-- Layout element entries --
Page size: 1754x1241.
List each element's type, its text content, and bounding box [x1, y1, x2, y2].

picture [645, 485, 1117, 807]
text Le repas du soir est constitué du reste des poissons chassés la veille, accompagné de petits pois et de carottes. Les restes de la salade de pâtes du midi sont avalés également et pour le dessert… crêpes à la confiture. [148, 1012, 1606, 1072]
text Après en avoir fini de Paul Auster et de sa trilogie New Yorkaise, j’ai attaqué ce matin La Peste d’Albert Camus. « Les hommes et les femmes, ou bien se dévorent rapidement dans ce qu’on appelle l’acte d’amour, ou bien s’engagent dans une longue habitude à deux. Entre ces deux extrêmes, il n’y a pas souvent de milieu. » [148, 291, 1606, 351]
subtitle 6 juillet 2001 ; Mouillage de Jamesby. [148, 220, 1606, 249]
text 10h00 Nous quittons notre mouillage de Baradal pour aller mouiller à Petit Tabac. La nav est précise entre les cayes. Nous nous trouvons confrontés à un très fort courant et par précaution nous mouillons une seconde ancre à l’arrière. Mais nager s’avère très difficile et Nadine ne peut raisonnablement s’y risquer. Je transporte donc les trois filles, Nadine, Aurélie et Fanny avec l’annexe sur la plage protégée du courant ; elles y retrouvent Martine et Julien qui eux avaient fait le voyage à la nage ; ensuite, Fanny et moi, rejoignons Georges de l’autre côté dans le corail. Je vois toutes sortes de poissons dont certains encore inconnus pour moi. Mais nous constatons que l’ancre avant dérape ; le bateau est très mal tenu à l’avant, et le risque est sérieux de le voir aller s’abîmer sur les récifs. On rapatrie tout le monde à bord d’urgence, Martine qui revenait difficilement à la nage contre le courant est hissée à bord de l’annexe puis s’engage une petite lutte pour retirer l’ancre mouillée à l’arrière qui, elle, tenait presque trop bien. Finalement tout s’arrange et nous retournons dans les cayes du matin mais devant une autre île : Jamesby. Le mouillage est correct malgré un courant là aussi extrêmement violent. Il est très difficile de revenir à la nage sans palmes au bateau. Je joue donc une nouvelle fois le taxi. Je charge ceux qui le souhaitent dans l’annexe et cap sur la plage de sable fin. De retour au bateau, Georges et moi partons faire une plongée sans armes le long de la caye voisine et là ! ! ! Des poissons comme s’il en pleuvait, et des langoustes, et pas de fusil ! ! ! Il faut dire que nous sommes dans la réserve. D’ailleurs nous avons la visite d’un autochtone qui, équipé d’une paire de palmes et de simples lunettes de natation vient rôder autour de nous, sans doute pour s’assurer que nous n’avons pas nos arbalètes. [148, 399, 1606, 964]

-- Task to carry out --
Pick out every line above that contains the word "longue", and copy each one in full.

-- Worked answer --
text Après en avoir fini de Paul Auster et de sa trilogie New Yorkaise, j’ai attaqué ce matin La Peste d’Albert Camus. « Les hommes et les femmes, ou bien se dévorent rapidement dans ce qu’on appelle l’acte d’amour, ou bien s’engagent dans une longue habitude à deux. Entre ces deux extrêmes, il n’y a pas souvent de milieu. » [148, 291, 1606, 351]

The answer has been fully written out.